Il n’est plus guère possible de contester, ni même de relativiser, certaines choses en public. Le « bouclier fiscal », par exemple. Une vraie injustice fiscale, certes, avant comme après « la crise », d’ailleurs. Plus personne pour le défendre, sauf, peut-être encore, Monsieur Sarkozy. Mais avec 590 millions de manque à gagner pour 2009, ce n’est pas le plus gros gâchis pour les finances publiques.

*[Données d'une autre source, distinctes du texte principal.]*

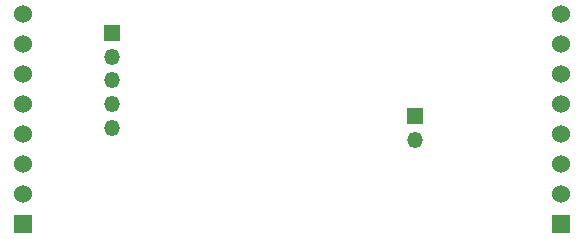
<source format=gbs>
%TF.GenerationSoftware,KiCad,Pcbnew,(5.1.10)-1*%
%TF.CreationDate,2021-11-25T10:31:52+01:00*%
%TF.ProjectId,CLIP_HOSTBOARD,434c4950-5f48-44f5-9354-424f4152442e,rev?*%
%TF.SameCoordinates,Original*%
%TF.FileFunction,Soldermask,Bot*%
%TF.FilePolarity,Negative*%
%FSLAX46Y46*%
G04 Gerber Fmt 4.6, Leading zero omitted, Abs format (unit mm)*
G04 Created by KiCad (PCBNEW (5.1.10)-1) date 2021-11-25 10:31:52*
%MOMM*%
%LPD*%
G01*
G04 APERTURE LIST*
%ADD10C,1.524000*%
%ADD11R,1.524000X1.524000*%
%ADD12R,1.350000X1.350000*%
%ADD13O,1.350000X1.350000*%
G04 APERTURE END LIST*
D10*
%TO.C,S1*%
X166426201Y-81834800D03*
X166426201Y-84374800D03*
X166426201Y-86914800D03*
X166426201Y-89454800D03*
X166426201Y-91994800D03*
X166426201Y-94534800D03*
X166426201Y-97074800D03*
D11*
X166426201Y-99614800D03*
X120866201Y-99614800D03*
D10*
X120866201Y-97074800D03*
X120866201Y-94534800D03*
X120866201Y-91994800D03*
X120866201Y-89454800D03*
X120866201Y-86914800D03*
X120866201Y-84374800D03*
X120866201Y-81834800D03*
%TD*%
D12*
%TO.C,J2*%
X154099260Y-90472260D03*
D13*
X154099260Y-92472260D03*
%TD*%
D12*
%TO.C,J3*%
X128374140Y-83423760D03*
D13*
X128374140Y-85423760D03*
X128374140Y-87423760D03*
X128374140Y-89423760D03*
X128374140Y-91423760D03*
%TD*%
M02*

</source>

La loi Scellier ou encore les crédits d’impôts sur les intérêts des emprunts immobiliers font beaucoup mieux : Avec la première, dont le coût prohibitif n’est pas encore chiffré, l’Etat s’évertue à subventionner les investisseurs privés pour construire des logements locatifs là où les gens n’en veulent pas. Avec les seconds, on donne de l’argent à ceux qui en ont déjà pour « devenir propriétaire ». Coût : 1 miliards d’euros en 2009, sans doute 3 milliards en 2013. Deux mesures injustes et inefficaces. Mais là, c’est la classe moyenne plutôt aisée qui en profite, alors silence radio. On préfère éditorialiser sur le « bouclier fiscal » et les positionnements politiques des uns et des autres sur ce qui est devenu le symbole de l’entêtement du chef de l’Etat. On en oublie au passage la baisse de la TVA dans la restauration, autre scandale budgétaire à 3 milliards.

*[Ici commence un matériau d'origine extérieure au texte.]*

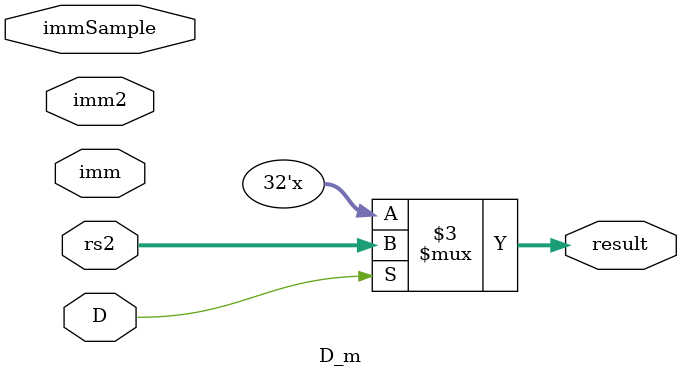
<source format=sv>
module D_m (
    output logic [31:0] result,
    input [31:0] rs2,
    input [19:0] imm,
    input [4:0] imm2,
    input [1:0] immSample,
    input D
);


  always_comb begin
    if (D) result = rs2;
    else
      case (immSample)

        // immop

        // shamt

        // branch

        // load

        // store


        default: begin
        end
      endcase
  end

endmodule

</source>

Des vraies scandales qui deviennent de vrais leurres
Autre exemple : les suicides à France Télécom. Durant la « vague de suicide », un ancien statisticien de l’Insee avait affirmé que le taux de suicide n’était pas plus élevé dans cette entreprise que dans le reste de la population active. Tollé dans la presse. Le statisticien est suspecté d’être un monstre sans coeur. Pourtant, le constat est exact et il a une portée révolutionnaire bien plus grande que les indignations attendues des biens pensants : entre 1973 et 1995, le taux de suicide de la population active française a considérablement augmenté chez les 25-49 ans (de 23 à 37 pour 100 000). On peut y voir les effets conjugués du chômage du masse et des nouvelles techniques de management. Ce n’est donc pas seulement France Télécom qu’il faut réformer mais le monde du travail dans son ensemble.

Le sens commun fonctionne souvent comme un leurre. Journalistes et publics s’accordent pour ressasser les mêmes indignations tandis que les vraies causes de la misère, et ceux qui en profitent, continuent de prospérer.